Our bus was waiting for us when we arrived back into Ollantaytambo which we hopped into gratefully, our muscles aching. The drive back to Cusco, gaining elevation all the time was gorgeous. The fading sunlight turned the snow, high on the mountains, gorgeous shades of red and pink, while the local people we passed went about their day to day lives, children smiling and waving to the gringos in the bus as it passed. After a devilishly decadent hot shower, we hit the streets of Cusco, which took on another type of beauty at night. As we crossed the main square, the colonial buildings were lit up from blow, casting their facades into another-worldly glow. The houses lining the hillside were illuminated against its dark face, layer upon layer of twinkling lights that added to the effect of the lights in the plaza.

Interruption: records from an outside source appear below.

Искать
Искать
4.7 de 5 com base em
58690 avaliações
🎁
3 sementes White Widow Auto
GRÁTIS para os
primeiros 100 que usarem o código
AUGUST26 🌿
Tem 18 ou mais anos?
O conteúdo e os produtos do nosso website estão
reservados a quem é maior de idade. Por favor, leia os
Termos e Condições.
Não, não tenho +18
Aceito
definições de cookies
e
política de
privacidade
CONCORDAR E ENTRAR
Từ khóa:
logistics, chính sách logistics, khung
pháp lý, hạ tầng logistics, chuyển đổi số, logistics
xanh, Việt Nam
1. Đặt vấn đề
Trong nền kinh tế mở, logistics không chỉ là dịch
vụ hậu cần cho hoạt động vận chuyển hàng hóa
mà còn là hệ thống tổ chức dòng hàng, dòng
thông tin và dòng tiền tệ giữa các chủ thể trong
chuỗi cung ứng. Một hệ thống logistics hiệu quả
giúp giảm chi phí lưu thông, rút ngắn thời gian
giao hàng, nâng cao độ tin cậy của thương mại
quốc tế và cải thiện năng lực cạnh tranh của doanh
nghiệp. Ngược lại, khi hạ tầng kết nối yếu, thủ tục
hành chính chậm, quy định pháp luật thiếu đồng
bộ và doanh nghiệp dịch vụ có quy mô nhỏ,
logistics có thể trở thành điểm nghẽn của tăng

Dinner was what both I and Ken, one of the members of our tour party, had been looking forward to most. An entire guinea pig, or cuy, was delivered to the table, its mouth wide open in a silent scream, its skin brown and leathery. After photographs being taken, it was removed from the table, and re-delivered moments later, carved into six pieces - mainly corresponding to its body regions - the head, left and right torso, left and right legs and, well, its derrière. Gingerly taking a piece of the cuy, the internal organs clinging to the meaty outer layer, we nibbled on it, leaving the head where it was, none of us daring enough to brave its razor sharp teeth and crispy ears. I can't say that it was a pleasant experience, but an experience all the same. Fortunately, we had also ordered lomo asado - beef in spicy vegetables, mixed up with chips and served with rice. It was delicious.

After enjoying the sights of nighttime Cusco, the air temperature lower than we had experienced for the entire time, requiring gloves and thick coats, we arrived back at our hotel, ready for a sleep after a long, but wonderful day.